Is duality an exact functor on Banach spaces or Hilbert spaces?
To say that$\DeclareMathOperator{Hom}{Hom}$ $$ 0 \to V' \xrightarrow{i} V \xrightarrow{p} V'' \to 0 $$ is exact is equivalent to saying that $i$ is a kernel of $p$ and $p$ is a cokernel of $i$. This amounts to the automatic exactness of $$ 0 \to \Hom(W,V') \xrightarrow{i_\ast}\Hom(W,V) \xrightarrow{p_\ast} \Hom(W,V'') $$ and $$ 0 \to \Hom(V'',W) \xrightarrow{p^\ast} \Hom(V,W) \xrightarrow{i^\ast} \Hom(V',W) $$ for all Banach spaces $W$ where I write $\Hom(V,W) = L(V,W)$ for the space of continuous linear maps.
Consider the special case $W = \mathbb{R}$ (or $\mathbb{C}$):
Giving a morphism $f \colon \mathbb R \to X$ is the same as choosing a vector $x = f(1) \in X$ because for a scalar $\lambda$ we have $f(\lambda) = f(\lambda 1) = \lambda f(1) = \lambda x$. So: $\Hom(\mathbb R, X) = X$ for every Banach space and the sequence $$ 0 \to \Hom(\mathbb R,V') \xrightarrow{i_\ast}\Hom(\mathbb R,V) \xrightarrow{p_\ast} \Hom(\mathbb R,V'') \to 0 $$ really is the sequence $0 \to V' \xrightarrow{i} V \xrightarrow{p} V'' \to 0$ we started with.
Since $\operatorname{im} i = \ker{p}$, the map $i\colon V' \to V$ is a homeomorphism onto its range $i(V')$ and $i(V')$ is a closed subspace of $V$. A linear map $f' \colon V' \to \mathbb R$ thus corresponds to a linear functional on the subspace $i(V')$ of $V$ and the Hahn-Banach theorem allows us to extend that linear functional to all of $V$. In other words, $i^\ast \colon \Hom(V,\mathbb R) \to \Hom(V',\mathbb R)$ is always surjective and therefore the dual sequence $$ 0 \to (V'')^\ast \to V^\ast \to (V')^\ast \to 0 $$ is exact.

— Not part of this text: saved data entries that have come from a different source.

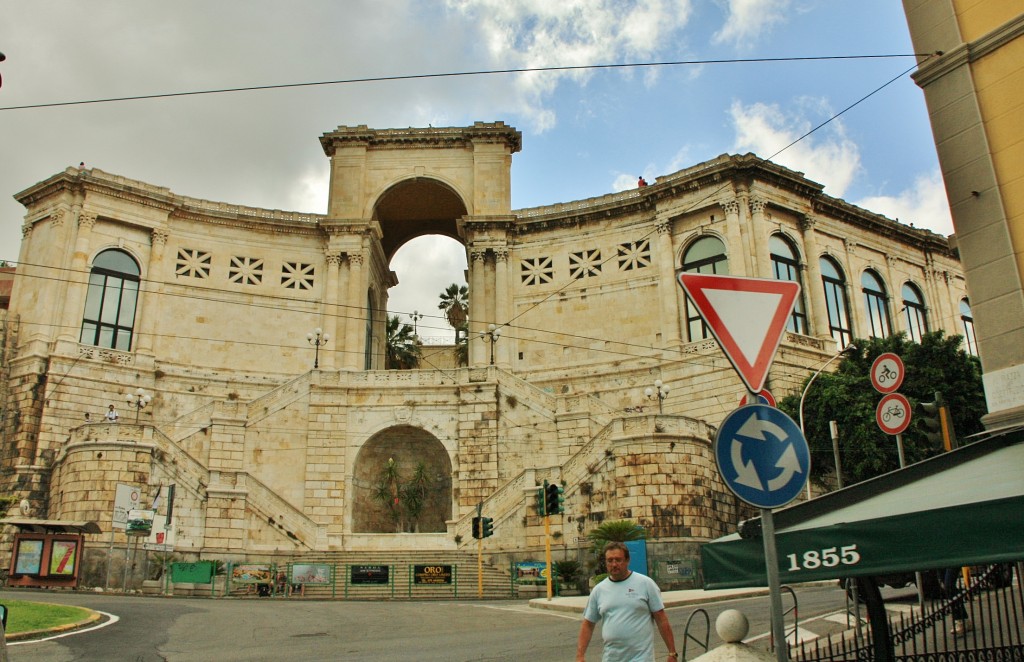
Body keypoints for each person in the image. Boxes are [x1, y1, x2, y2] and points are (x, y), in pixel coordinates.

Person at [577, 541, 677, 662]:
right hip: (611, 658)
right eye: (610, 560)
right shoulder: (599, 590)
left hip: (641, 658)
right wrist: (580, 655)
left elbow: (661, 619)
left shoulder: (646, 584)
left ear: (627, 560)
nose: (614, 564)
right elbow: (588, 624)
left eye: (618, 560)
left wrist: (672, 652)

For general Banach spaces $W$, the answer is that neither $p_\ast$ nor $i^\ast$ need to be surjective: For $V' = c_0$ and $V = \ell_\infty$ and $V'' = \ell_\infty / c_0$, the sequence $$ 0 \to c_0 \xrightarrow{i} \ell_\infty \xrightarrow{p} \ell_\infty/c_0 \to 0 $$ is exact. Phillips' lemma says that for $W = c_0$ the identity $V' \to W$ cannot be extended to a morphism $V = \ell_\infty \to c_0$ and, equivalently, the identity $\ell_\infty/c_0 \to V''$ cannot be lifted to $\ell_\infty/c_0 \to \ell_\infty$.
See
- Do continuous linear functions between Banach spaces extend?
- Complement of $c_{0}$ in $\ell^{\infty}$
for proofs and further discussion of this last point.
I'm going to adjust your notation, because $V'$ looks too much like a dual space to me.
In the category of Banach spaces, where the morphisms are the continuous linear maps, one should perhaps interpret "image" in the categorical sense, as the closure of the image. (See the comments on Martin's answer.) If we interpret "exact" according to this sense, then a sequence $$0 \to X_1 \overset{S}{\to} X_2 \overset{T}{\to} X_3 \to 0$$ is exact iff $\ker S = 0$, $\overline{S(X_1)} = \ker T$, and $T(X_2)$ is dense in $X_3$.
In this setting, the functor $L(\cdot, W)$ is not exact, not even when $W = \mathbb{R}$. For instance, let's take $X_1 = \ell^1$, $X_2 = \ell^2$, $S$ the inclusion map, and $X_3 = 0$. Since $S$ is injective and has dense image, this sequence is exact. If $L(\cdot, \mathbb{R})$ were an exact functor, then $S^* : (\ell^2)^* \to (\ell_1)^*$ should also be injective and have dense image. $S^*$ is injective, but since it is a map from the separable Banach space $(\ell^2)^* = \ell^2$ to the non-separable Banach space $(\ell^1)^* = \ell^\infty$, it cannot have dense image. (In fact, $S^*$ is just the inclusion map $\ell^2 \to \ell^\infty$ and the closure of $\ell^2$ in $\ell^\infty $ is $c_0$, the sequences which vanish at infinity.)
If you work in the category of reflexive Banach spaces, then $L(\cdot, \mathbb{R})$ is an exact functor; this is a fairly straightforward diagram chase using the Hahn-Banach theorem.